> **DATA FOR ANALYSIS**:
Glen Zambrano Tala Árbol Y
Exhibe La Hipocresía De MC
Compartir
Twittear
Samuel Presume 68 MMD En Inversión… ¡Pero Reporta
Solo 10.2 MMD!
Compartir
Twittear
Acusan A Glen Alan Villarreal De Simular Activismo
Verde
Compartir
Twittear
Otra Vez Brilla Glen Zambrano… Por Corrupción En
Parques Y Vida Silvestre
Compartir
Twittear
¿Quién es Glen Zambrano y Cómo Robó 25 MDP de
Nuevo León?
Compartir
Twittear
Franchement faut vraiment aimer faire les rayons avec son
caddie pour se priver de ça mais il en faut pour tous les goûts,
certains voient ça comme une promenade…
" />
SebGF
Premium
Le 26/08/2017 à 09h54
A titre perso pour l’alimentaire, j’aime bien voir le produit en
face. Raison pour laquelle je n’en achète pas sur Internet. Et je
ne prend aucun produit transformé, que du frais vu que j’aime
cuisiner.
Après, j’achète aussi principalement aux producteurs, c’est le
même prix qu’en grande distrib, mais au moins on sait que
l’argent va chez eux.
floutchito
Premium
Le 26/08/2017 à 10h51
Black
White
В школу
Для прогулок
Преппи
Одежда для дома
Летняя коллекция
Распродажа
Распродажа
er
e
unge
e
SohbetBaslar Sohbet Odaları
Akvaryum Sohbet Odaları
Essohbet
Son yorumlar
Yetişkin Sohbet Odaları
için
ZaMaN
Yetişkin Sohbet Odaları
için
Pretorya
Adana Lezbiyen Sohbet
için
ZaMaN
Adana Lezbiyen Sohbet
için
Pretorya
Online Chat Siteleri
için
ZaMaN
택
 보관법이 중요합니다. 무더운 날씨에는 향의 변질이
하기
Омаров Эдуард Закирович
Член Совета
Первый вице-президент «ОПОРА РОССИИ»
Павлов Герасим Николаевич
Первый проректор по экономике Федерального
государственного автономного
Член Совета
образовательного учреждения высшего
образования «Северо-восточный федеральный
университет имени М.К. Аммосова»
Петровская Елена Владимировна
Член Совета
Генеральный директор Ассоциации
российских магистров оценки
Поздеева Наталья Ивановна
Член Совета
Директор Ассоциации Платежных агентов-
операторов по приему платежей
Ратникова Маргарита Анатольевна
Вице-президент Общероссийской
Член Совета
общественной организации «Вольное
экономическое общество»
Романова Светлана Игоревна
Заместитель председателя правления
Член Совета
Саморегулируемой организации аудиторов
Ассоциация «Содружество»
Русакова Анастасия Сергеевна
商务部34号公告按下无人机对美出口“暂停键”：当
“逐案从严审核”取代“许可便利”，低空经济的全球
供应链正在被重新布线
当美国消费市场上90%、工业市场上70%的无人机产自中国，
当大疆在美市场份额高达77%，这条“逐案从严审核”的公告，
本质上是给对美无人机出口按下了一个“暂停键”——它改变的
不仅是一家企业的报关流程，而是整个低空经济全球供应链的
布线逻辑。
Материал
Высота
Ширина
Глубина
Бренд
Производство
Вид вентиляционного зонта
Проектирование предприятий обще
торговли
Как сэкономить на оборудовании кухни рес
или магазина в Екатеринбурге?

> **AIM OF THE TASK**: Show all lines in the records above that hold "pour".

> **WORKED SOLUTION**:
caddie pour se priver de ça mais il en faut pour tous les goûts,
A titre perso pour l’alimentaire, j’aime bien voir le produit en
face. Raison pour laquelle je n’en achète pas sur Internet. Et je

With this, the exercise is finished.